The Easter holiday is full of symbolism of eggs, bunnies, and cute baby chickens. Every Easter in many places, adorable baby chicks are bred and sold to people who give them away as gifts to celebrate the holiday with their loved ones. Baby chicks are very cute and are a delight for children, but there are many reasons why it is unwise to give baby chickens as gifts to anyone. Read on to learn why you should never consider giving a baby chick as a present for Easter or any other holiday.
Chicks are a big commitment.
While baby chicks are small and innocent looking, they quickly grow into large chickens who have even larger needs. It is very difficult to keep pet chickens in most situations -- and it's likely that the person you want to give a chick to won't be ready. What if the person you give a chicken to lives in an apartment or condo
? Chickens need a sizable yard that they can exercise and forage for food in. Is the potential owner willing and able to build an enclosure for the bird? Ask yourself if the person that you intend to give a chick to can provide the right sort of habitat for an adult chicken. Chances are, they probably can't.
Caring for Chickens can be expensive.
Taking care of anything costs money, and chickens are no different. If you give a person a pet chicken for Easter, you are also giving them the responsibility of paying for the bird's feed, building a living space, providing veterinary care
, cleaning up after the chicken, and much more. What's worse, these responsibilities are theirs for the lifetime of the chicken. Consider whether or not the recipient would really appreciate getting this sort of burden as a gift before giving anyone a chick.
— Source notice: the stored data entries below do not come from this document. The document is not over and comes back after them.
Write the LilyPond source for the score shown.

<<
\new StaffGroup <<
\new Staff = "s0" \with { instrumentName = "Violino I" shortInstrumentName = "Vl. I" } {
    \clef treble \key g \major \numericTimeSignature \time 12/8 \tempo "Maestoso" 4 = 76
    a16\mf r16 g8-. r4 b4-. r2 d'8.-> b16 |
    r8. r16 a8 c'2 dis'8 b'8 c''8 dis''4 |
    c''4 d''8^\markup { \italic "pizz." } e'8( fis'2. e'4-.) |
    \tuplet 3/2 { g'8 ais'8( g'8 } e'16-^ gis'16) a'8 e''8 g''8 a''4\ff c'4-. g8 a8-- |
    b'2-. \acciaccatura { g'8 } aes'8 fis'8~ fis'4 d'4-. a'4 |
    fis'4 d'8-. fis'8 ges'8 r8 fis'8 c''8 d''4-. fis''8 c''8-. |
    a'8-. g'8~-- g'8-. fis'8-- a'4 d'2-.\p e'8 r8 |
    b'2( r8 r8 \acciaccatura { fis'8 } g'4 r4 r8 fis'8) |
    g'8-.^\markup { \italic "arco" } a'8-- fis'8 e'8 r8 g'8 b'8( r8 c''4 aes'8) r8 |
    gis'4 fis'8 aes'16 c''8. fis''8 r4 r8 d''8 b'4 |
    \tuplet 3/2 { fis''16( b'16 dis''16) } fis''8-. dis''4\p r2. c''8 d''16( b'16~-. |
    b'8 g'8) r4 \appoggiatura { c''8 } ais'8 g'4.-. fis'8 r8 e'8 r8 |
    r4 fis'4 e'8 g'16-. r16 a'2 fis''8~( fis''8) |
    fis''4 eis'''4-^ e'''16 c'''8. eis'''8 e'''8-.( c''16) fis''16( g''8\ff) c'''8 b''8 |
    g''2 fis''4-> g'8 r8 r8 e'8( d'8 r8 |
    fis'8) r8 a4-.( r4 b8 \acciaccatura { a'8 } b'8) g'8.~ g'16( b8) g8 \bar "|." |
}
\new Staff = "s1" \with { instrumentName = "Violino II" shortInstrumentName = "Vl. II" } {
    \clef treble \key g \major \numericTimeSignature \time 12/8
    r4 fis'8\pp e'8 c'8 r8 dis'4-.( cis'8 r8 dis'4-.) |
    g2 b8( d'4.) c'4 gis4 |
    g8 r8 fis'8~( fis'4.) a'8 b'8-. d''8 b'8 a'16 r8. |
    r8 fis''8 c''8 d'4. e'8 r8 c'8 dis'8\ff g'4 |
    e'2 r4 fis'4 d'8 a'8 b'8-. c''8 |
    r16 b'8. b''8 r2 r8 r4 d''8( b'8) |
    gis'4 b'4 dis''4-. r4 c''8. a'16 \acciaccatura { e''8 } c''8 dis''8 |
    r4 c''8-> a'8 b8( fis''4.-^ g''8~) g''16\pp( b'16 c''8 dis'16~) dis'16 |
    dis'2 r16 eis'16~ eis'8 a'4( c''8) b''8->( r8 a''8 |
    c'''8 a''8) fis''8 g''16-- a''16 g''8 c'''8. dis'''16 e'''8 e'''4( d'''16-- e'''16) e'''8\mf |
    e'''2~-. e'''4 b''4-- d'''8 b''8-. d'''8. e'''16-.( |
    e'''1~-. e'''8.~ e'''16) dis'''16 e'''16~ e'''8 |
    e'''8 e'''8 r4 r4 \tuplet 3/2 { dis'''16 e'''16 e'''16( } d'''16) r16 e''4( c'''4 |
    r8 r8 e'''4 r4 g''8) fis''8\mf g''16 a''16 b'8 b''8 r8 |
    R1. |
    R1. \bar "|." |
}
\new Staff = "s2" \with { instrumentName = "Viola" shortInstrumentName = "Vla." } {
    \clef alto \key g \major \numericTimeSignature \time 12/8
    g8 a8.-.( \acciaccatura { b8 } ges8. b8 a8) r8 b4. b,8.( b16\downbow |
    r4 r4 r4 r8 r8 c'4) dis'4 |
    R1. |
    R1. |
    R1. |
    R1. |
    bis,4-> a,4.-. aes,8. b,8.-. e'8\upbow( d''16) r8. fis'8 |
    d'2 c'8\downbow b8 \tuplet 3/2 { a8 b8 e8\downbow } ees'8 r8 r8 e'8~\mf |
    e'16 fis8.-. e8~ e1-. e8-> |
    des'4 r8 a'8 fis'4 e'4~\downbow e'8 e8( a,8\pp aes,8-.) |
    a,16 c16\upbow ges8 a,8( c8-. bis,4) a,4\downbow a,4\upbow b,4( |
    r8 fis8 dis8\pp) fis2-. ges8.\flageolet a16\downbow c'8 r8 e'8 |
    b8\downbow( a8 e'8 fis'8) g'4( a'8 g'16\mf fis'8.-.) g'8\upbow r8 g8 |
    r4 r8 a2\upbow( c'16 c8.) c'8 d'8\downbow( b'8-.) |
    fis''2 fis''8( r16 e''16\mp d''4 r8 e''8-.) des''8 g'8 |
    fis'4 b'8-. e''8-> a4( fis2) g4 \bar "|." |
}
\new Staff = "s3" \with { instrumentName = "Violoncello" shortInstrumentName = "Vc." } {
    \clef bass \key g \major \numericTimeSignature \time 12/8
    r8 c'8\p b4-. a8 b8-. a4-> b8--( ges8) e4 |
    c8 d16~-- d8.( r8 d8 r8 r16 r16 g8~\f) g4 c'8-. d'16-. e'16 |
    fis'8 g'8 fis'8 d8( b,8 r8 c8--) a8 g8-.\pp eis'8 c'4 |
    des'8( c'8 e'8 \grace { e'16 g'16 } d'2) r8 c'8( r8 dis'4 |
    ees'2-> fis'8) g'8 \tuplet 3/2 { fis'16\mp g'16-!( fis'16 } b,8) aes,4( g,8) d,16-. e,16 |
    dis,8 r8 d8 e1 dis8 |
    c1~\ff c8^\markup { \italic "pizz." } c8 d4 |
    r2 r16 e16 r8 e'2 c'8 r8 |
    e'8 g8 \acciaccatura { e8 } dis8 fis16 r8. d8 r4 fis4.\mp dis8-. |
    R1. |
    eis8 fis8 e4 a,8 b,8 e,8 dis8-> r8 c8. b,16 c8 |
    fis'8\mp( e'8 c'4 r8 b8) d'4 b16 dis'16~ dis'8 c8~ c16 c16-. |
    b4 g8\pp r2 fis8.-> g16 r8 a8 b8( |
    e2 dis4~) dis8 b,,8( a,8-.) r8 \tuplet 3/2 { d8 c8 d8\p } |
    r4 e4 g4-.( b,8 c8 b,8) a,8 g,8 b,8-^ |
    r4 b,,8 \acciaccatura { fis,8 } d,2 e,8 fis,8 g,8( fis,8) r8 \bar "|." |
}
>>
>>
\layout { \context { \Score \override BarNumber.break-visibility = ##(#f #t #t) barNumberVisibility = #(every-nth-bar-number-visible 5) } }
Chicks can cause trouble.Even if you find baby chicks for sale in your community at Easter, it may not be lawful for you to give one as a gift. Many places consider chickens to be livestock or "farm animals", and some communities and entities like homeowners associations place specific restrictions on residents that prohibit them from keeping these types of animals as pets. If they are found to be keeping livestock on their property, they could be subjected to fines or other legal proceedings. Getting someone into so much trouble is hardly a good way to celebrate the holiday, so it's better to avoid the risk.
Caring for chicks takes special knowledge.
Taking ownership of any type of pet bird
requires knowledge that isn't apparent to just anyone. Chickens may seem to take care of themselves, but that is not the case at all, and it is important that those who own them learn how to carefully interact with them and watch after them properly. If you surprise someone with a chick, they won't have time to do the proper research that they should do to learn to take care of it. Giving a chick to an uneducated person could doom the chick to an unhealthy life or worse.
Chickens can live for quite a while.
Under normal circumstances, the average lifespan of a chicken is around 7 years. No matter how you look at it, the chances that the person you want to give a chick to would really want to commit that sort of time to caring for a chicken are slim to none. The expense of keeping any pet builds up over the months and years, and many people are not prepared to budget for bird care costs
, especially without being given a chance to think it through. Financial issues aside, there are a variety of other situations in which chick ownership could inconvenience the person you want to surprise. Avoid embarrassing situations by choosing to give an alternative gift instead.